Por longo tempo, a crença da boa educação se associou à reprovação. Tratava-se de uma consequência justa, até obrigatória. No entanto, aportamos o novo milênio cobertos de marcas por tal crença. Logo, discorrer sobre a reprovação implica sustentar que se trata de um caso de tragicidade. Reprovar e aprovar sugerem o ideário humano e de sociedade que se tem em determinado tempo histórico. Sugerem práticas pedagógicas que, entre elas, expressem a formação docente, gestão, currículo, planejamento, didática, instrumentos e a expressão da avaliação.
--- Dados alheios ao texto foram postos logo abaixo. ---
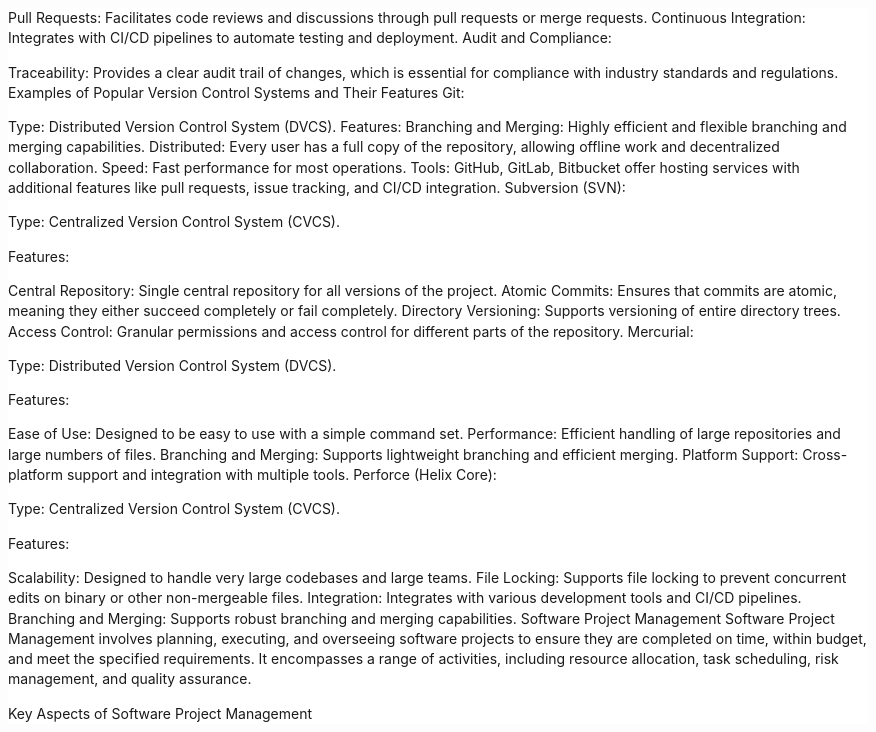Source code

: Pull Requests: Facilitates code reviews and discussions through pull requests or merge requests.
Continuous Integration: Integrates with CI/CD pipelines to automate testing and deployment.
Audit and Compliance:

Traceability: Provides a clear audit trail of changes, which is essential for compliance with industry standards and regulations.
Examples of Popular Version Control Systems and Their Features
Git:

Type: Distributed Version Control System (DVCS).
Features:
Branching and Merging: Highly efficient and flexible branching and merging capabilities.
Distributed: Every user has a full copy of the repository, allowing offline work and decentralized collaboration.
Speed: Fast performance for most operations.
Tools: GitHub, GitLab, Bitbucket offer hosting services with additional features like pull requests, issue tracking, and CI/CD integration.
Subversion (SVN):

Type: Centralized Version Control System (CVCS).

Features:

Central Repository: Single central repository for all versions of the project.
Atomic Commits: Ensures that commits are atomic, meaning they either succeed completely or fail completely.
Directory Versioning: Supports versioning of entire directory trees.
Access Control: Granular permissions and access control for different parts of the repository.
Mercurial:

Type: Distributed Version Control System (DVCS).

Features:

Ease of Use: Designed to be easy to use with a simple command set.
Performance: Efficient handling of large repositories and large numbers of files.
Branching and Merging: Supports lightweight branching and efficient merging.
Platform Support: Cross-platform support and integration with multiple tools.
Perforce (Helix Core):

Type: Centralized Version Control System (CVCS).

Features:

Scalability: Designed to handle very large codebases and large teams.
File Locking: Supports file locking to prevent concurrent edits on binary or other non-mergeable files.
Integration: Integrates with various development tools and CI/CD pipelines.
Branching and Merging: Supports robust branching and merging capabilities.
Software Project Management
Software Project Management involves planning, executing, and overseeing software projects to ensure they are completed on time, within budget, and meet the specified requirements. It encompasses a range of activities, including resource allocation, task scheduling, risk management, and quality assurance.

Key Aspects of Software Project Management
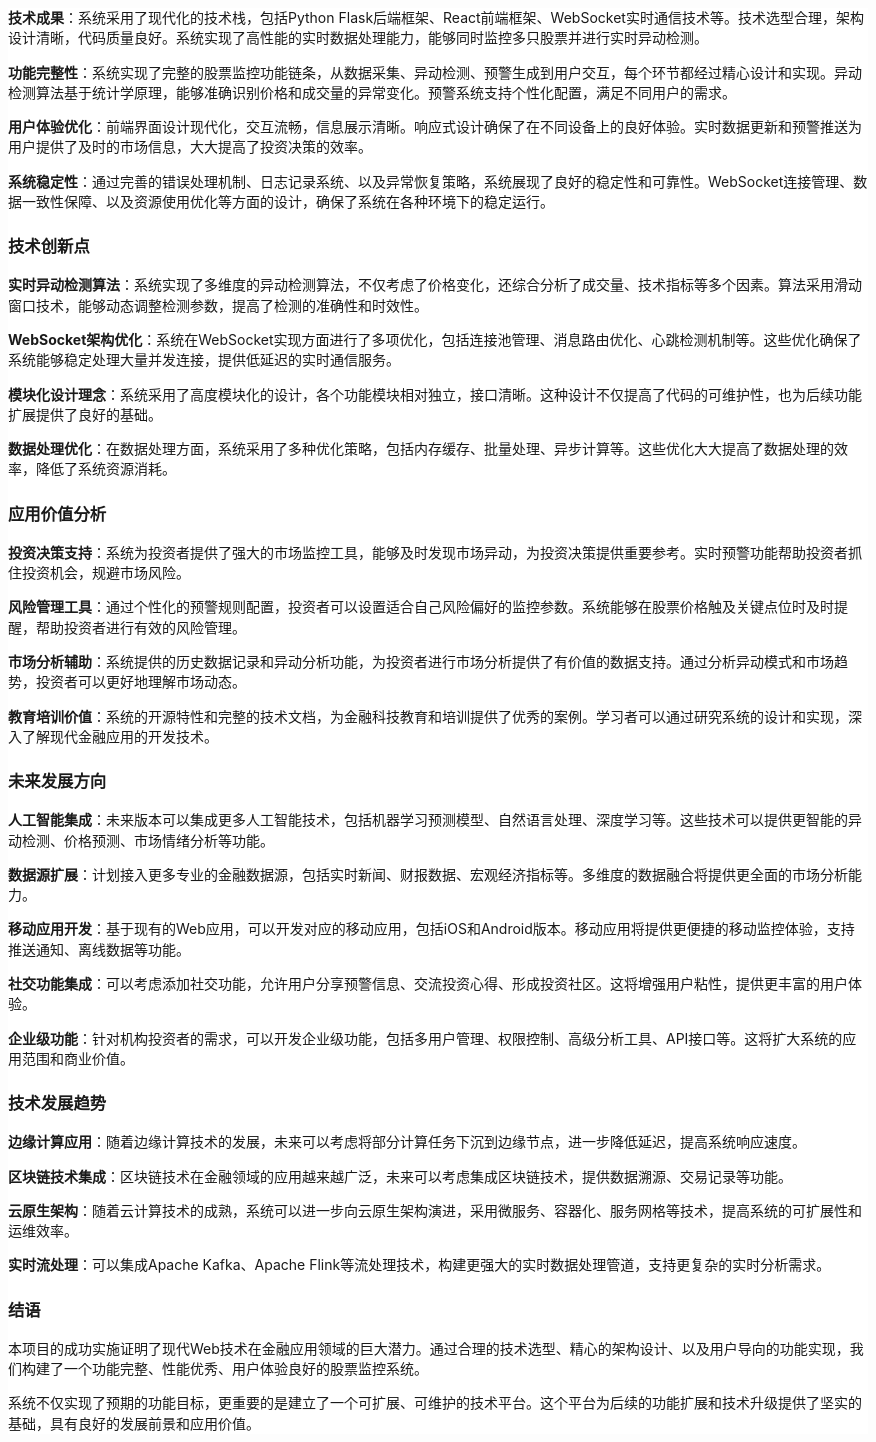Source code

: **技术成果**：系统采用了现代化的技术栈，包括Python Flask后端框架、React前端框架、WebSocket实时通信技术等。技术选型合理，架构设计清晰，代码质量良好。系统实现了高性能的实时数据处理能力，能够同时监控多只股票并进行实时异动检测。

**功能完整性**：系统实现了完整的股票监控功能链条，从数据采集、异动检测、预警生成到用户交互，每个环节都经过精心设计和实现。异动检测算法基于统计学原理，能够准确识别价格和成交量的异常变化。预警系统支持个性化配置，满足不同用户的需求。

**用户体验优化**：前端界面设计现代化，交互流畅，信息展示清晰。响应式设计确保了在不同设备上的良好体验。实时数据更新和预警推送为用户提供了及时的市场信息，大大提高了投资决策的效率。

**系统稳定性**：通过完善的错误处理机制、日志记录系统、以及异常恢复策略，系统展现了良好的稳定性和可靠性。WebSocket连接管理、数据一致性保障、以及资源使用优化等方面的设计，确保了系统在各种环境下的稳定运行。

### 技术创新点

**实时异动检测算法**：系统实现了多维度的异动检测算法，不仅考虑了价格变化，还综合分析了成交量、技术指标等多个因素。算法采用滑动窗口技术，能够动态调整检测参数，提高了检测的准确性和时效性。

**WebSocket架构优化**：系统在WebSocket实现方面进行了多项优化，包括连接池管理、消息路由优化、心跳检测机制等。这些优化确保了系统能够稳定处理大量并发连接，提供低延迟的实时通信服务。

**模块化设计理念**：系统采用了高度模块化的设计，各个功能模块相对独立，接口清晰。这种设计不仅提高了代码的可维护性，也为后续功能扩展提供了良好的基础。

**数据处理优化**：在数据处理方面，系统采用了多种优化策略，包括内存缓存、批量处理、异步计算等。这些优化大大提高了数据处理的效率，降低了系统资源消耗。

### 应用价值分析

**投资决策支持**：系统为投资者提供了强大的市场监控工具，能够及时发现市场异动，为投资决策提供重要参考。实时预警功能帮助投资者抓住投资机会，规避市场风险。

**风险管理工具**：通过个性化的预警规则配置，投资者可以设置适合自己风险偏好的监控参数。系统能够在股票价格触及关键点位时及时提醒，帮助投资者进行有效的风险管理。

**市场分析辅助**：系统提供的历史数据记录和异动分析功能，为投资者进行市场分析提供了有价值的数据支持。通过分析异动模式和市场趋势，投资者可以更好地理解市场动态。

**教育培训价值**：系统的开源特性和完整的技术文档，为金融科技教育和培训提供了优秀的案例。学习者可以通过研究系统的设计和实现，深入了解现代金融应用的开发技术。

### 未来发展方向

**人工智能集成**：未来版本可以集成更多人工智能技术，包括机器学习预测模型、自然语言处理、深度学习等。这些技术可以提供更智能的异动检测、价格预测、市场情绪分析等功能。

**数据源扩展**：计划接入更多专业的金融数据源，包括实时新闻、财报数据、宏观经济指标等。多维度的数据融合将提供更全面的市场分析能力。

**移动应用开发**：基于现有的Web应用，可以开发对应的移动应用，包括iOS和Android版本。移动应用将提供更便捷的移动监控体验，支持推送通知、离线数据等功能。

**社交功能集成**：可以考虑添加社交功能，允许用户分享预警信息、交流投资心得、形成投资社区。这将增强用户粘性，提供更丰富的用户体验。

**企业级功能**：针对机构投资者的需求，可以开发企业级功能，包括多用户管理、权限控制、高级分析工具、API接口等。这将扩大系统的应用范围和商业价值。

### 技术发展趋势

**边缘计算应用**：随着边缘计算技术的发展，未来可以考虑将部分计算任务下沉到边缘节点，进一步降低延迟，提高系统响应速度。

**区块链技术集成**：区块链技术在金融领域的应用越来越广泛，未来可以考虑集成区块链技术，提供数据溯源、交易记录等功能。

**云原生架构**：随着云计算技术的成熟，系统可以进一步向云原生架构演进，采用微服务、容器化、服务网格等技术，提高系统的可扩展性和运维效率。

**实时流处理**：可以集成Apache Kafka、Apache Flink等流处理技术，构建更强大的实时数据处理管道，支持更复杂的实时分析需求。

### 结语

本项目的成功实施证明了现代Web技术在金融应用领域的巨大潜力。通过合理的技术选型、精心的架构设计、以及用户导向的功能实现，我们构建了一个功能完整、性能优秀、用户体验良好的股票监控系统。

系统不仅实现了预期的功能目标，更重要的是建立了一个可扩展、可维护的技术平台。这个平台为后续的功能扩展和技术升级提供了坚实的基础，具有良好的发展前景和应用价值。
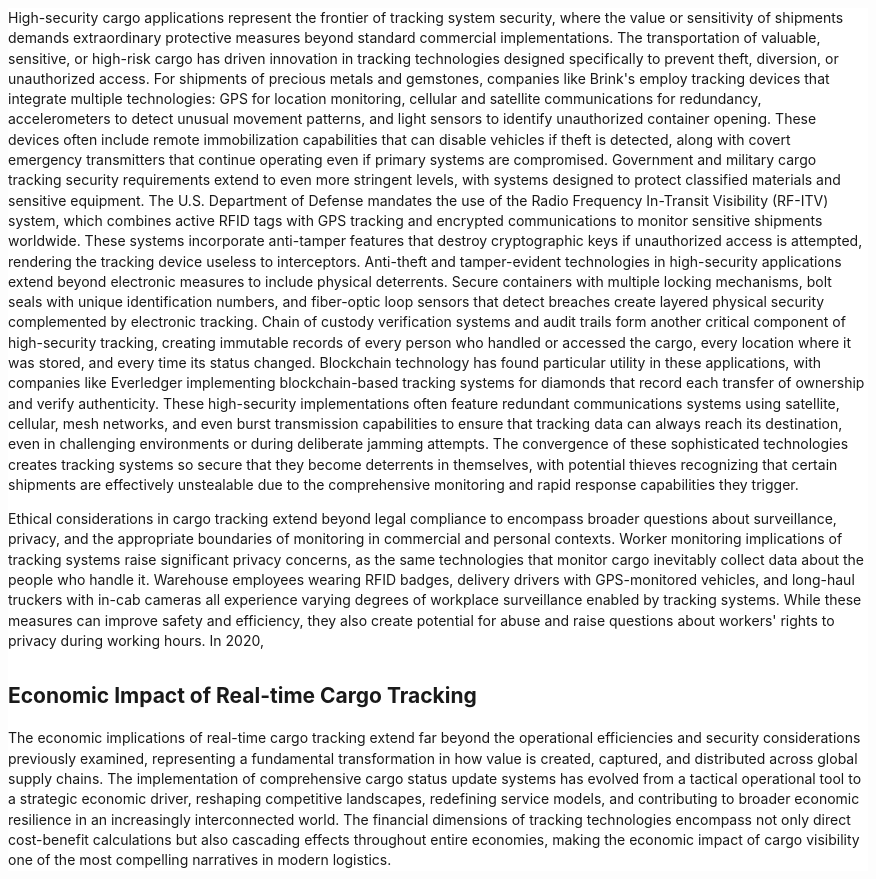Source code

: High-security cargo applications represent the frontier of tracking system security, where the value or sensitivity of shipments demands extraordinary protective measures beyond standard commercial implementations. The transportation of valuable, sensitive, or high-risk cargo has driven innovation in tracking technologies designed specifically to prevent theft, diversion, or unauthorized access. For shipments of precious metals and gemstones, companies like Brink's employ tracking devices that integrate multiple technologies: GPS for location monitoring, cellular and satellite communications for redundancy, accelerometers to detect unusual movement patterns, and light sensors to identify unauthorized container opening. These devices often include remote immobilization capabilities that can disable vehicles if theft is detected, along with covert emergency transmitters that continue operating even if primary systems are compromised. Government and military cargo tracking security requirements extend to even more stringent levels, with systems designed to protect classified materials and sensitive equipment. The U.S. Department of Defense mandates the use of the Radio Frequency In-Transit Visibility (RF-ITV) system, which combines active RFID tags with GPS tracking and encrypted communications to monitor sensitive shipments worldwide. These systems incorporate anti-tamper features that destroy cryptographic keys if unauthorized access is attempted, rendering the tracking device useless to interceptors. Anti-theft and tamper-evident technologies in high-security applications extend beyond electronic measures to include physical deterrents. Secure containers with multiple locking mechanisms, bolt seals with unique identification numbers, and fiber-optic loop sensors that detect breaches create layered physical security complemented by electronic tracking. Chain of custody verification systems and audit trails form another critical component of high-security tracking, creating immutable records of every person who handled or accessed the cargo, every location where it was stored, and every time its status changed. Blockchain technology has found particular utility in these applications, with companies like Everledger implementing blockchain-based tracking systems for diamonds that record each transfer of ownership and verify authenticity. These high-security implementations often feature redundant communications systems using satellite, cellular, mesh networks, and even burst transmission capabilities to ensure that tracking data can always reach its destination, even in challenging environments or during deliberate jamming attempts. The convergence of these sophisticated technologies creates tracking systems so secure that they become deterrents in themselves, with potential thieves recognizing that certain shipments are effectively unstealable due to the comprehensive monitoring and rapid response capabilities they trigger.

Ethical considerations in cargo tracking extend beyond legal compliance to encompass broader questions about surveillance, privacy, and the appropriate boundaries of monitoring in commercial and personal contexts. Worker monitoring implications of tracking systems raise significant privacy concerns, as the same technologies that monitor cargo inevitably collect data about the people who handle it. Warehouse employees wearing RFID badges, delivery drivers with GPS-monitored vehicles, and long-haul truckers with in-cab cameras all experience varying degrees of workplace surveillance enabled by tracking systems. While these measures can improve safety and efficiency, they also create potential for abuse and raise questions about workers' rights to privacy during working hours. In 2020,

## Economic Impact of Real-time Cargo Tracking

The economic implications of real-time cargo tracking extend far beyond the operational efficiencies and security considerations previously examined, representing a fundamental transformation in how value is created, captured, and distributed across global supply chains. The implementation of comprehensive cargo status update systems has evolved from a tactical operational tool to a strategic economic driver, reshaping competitive landscapes, redefining service models, and contributing to broader economic resilience in an increasingly interconnected world. The financial dimensions of tracking technologies encompass not only direct cost-benefit calculations but also cascading effects throughout entire economies, making the economic impact of cargo visibility one of the most compelling narratives in modern logistics.
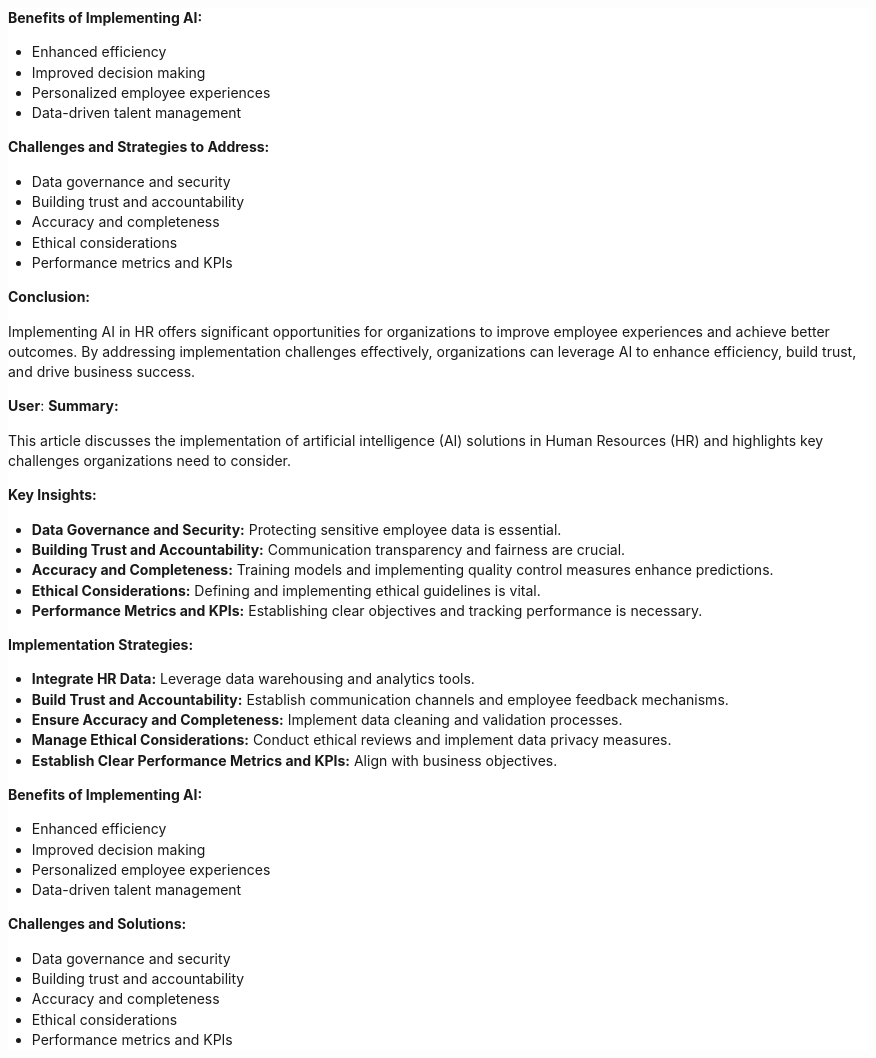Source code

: **Benefits of Implementing AI:**

* Enhanced efficiency
* Improved decision making
* Personalized employee experiences
* Data-driven talent management

**Challenges and Strategies to Address:**

* Data governance and security
* Building trust and accountability
* Accuracy and completeness
* Ethical considerations
* Performance metrics and KPIs

**Conclusion:**

Implementing AI in HR offers significant opportunities for organizations to improve employee experiences and achieve better outcomes. By addressing implementation challenges effectively, organizations can leverage AI to enhance efficiency, build trust, and drive business success.

**User**: **Summary:**

This article discusses the implementation of artificial intelligence (AI) solutions in Human Resources (HR) and highlights key challenges organizations need to consider.

**Key Insights:**

- **Data Governance and Security:** Protecting sensitive employee data is essential.
- **Building Trust and Accountability:** Communication transparency and fairness are crucial.
- **Accuracy and Completeness:** Training models and implementing quality control measures enhance predictions.
- **Ethical Considerations:** Defining and implementing ethical guidelines is vital.
- **Performance Metrics and KPIs:** Establishing clear objectives and tracking performance is necessary.

**Implementation Strategies:**

- **Integrate HR Data:** Leverage data warehousing and analytics tools.
- **Build Trust and Accountability:** Establish communication channels and employee feedback mechanisms.
- **Ensure Accuracy and Completeness:** Implement data cleaning and validation processes.
- **Manage Ethical Considerations:** Conduct ethical reviews and implement data privacy measures.
- **Establish Clear Performance Metrics and KPIs:** Align with business objectives.

**Benefits of Implementing AI:**

- Enhanced efficiency
- Improved decision making
- Personalized employee experiences
- Data-driven talent management

**Challenges and Solutions:**

- Data governance and security
- Building trust and accountability
- Accuracy and completeness
- Ethical considerations
- Performance metrics and KPIs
Para além de tais práticas, recentemente, aspectos como vulnerabilidade social, saneamento, família, alimentação, saúde começaram a fazer parte do repertório de fracasso ou de sucesso escolar. Não obstante, é preciso observar o legado de fracasso escolar, especialmente o registrado no censo escolar de 2017.
Nele, observamos que 1,5 milhão de brasileiros entre 15 e 17 anos estão sem estudar e que, dos 7,9 milhões de estudantes, 28,2% apresentam distorção de idade-série – decorrência de anos de evasão e reprovação. Mais uma vez, deparamos com os resultados da trajetória de insucessos sociais. Desse modo, imprescindível recolocar ao centro do debate “Por que e para que nos educamos?”, bem como os signos e significados da reprovação.
Impacta a vida dos estudantes, mas também a sociedade
ROSANE ZIMMER
Até a década de 1960, era comum que, a cada mil crianças na 1ª série, apenas 101 completassem a 8ª série. Políticas públicas voltadas ao Ensino Médio chegaram com secular atraso em comparação a países ranqueados no campo educacional. A tardia conquista do Fundo de Manutenção e Desenvolvimento da Educação Básica e de Valorização dos Profissionais da Educação, em 2007, ampliou o entendimento de Educação Básica. Programas de material didático e escolar, transporte, alimentação e assistência à saúde contemplaram a tríade acesso, permanência e qualidade, instaurando o seu direito e dever. Com ele, veio à baila a necessidade de se refrear o logradouro da reprovação com premissas da avaliação emancipatória: Para/com quem avaliar? Quem se aprova/reprova? O que se precisa provar? O que se não/aprendeu? Quem perde/ganha com a reprovação?
Aos desavisados, talvez possa parecer a banalização do conhecimento, e a eles, a célebre inferência de Santos: “Conhecimento prudente para uma vida decente”. Postular a avaliação que emancipe e que não rotule é bem mais extenuante do que se imagina, pois requer a compreensão de que a educação é processual, valorosa entre quem ensina e quem aprende. Não obstante, é preciso aludir sobre o mito “juventudes brasileiras”, saindo da hipótese à tese, como na obra de Rhoden, Nunca me Sonharam, para incorporar vozes, saberes que agreguem conhecimentos já sedimentados e a sedimentar. Não há tempo para resultados do sucesso ou de fracasso que simplesmente estimulem ou que apequenem as disparidades.
A reprovação impacta diretamente a vida de nossos estudantes, mas também a trajetória de uma sociedade. Muito testemunhei na escola na qual percorri minha professoralidade a ruptura do ciclo vicioso de exclusão de jovens concluintes da Educação Básica em cerimônias de formatura. Acredito que, para muitos, os primeiros de suas famílias, o futuro está sendo menos trágico, humanizador, como nos diria Freire.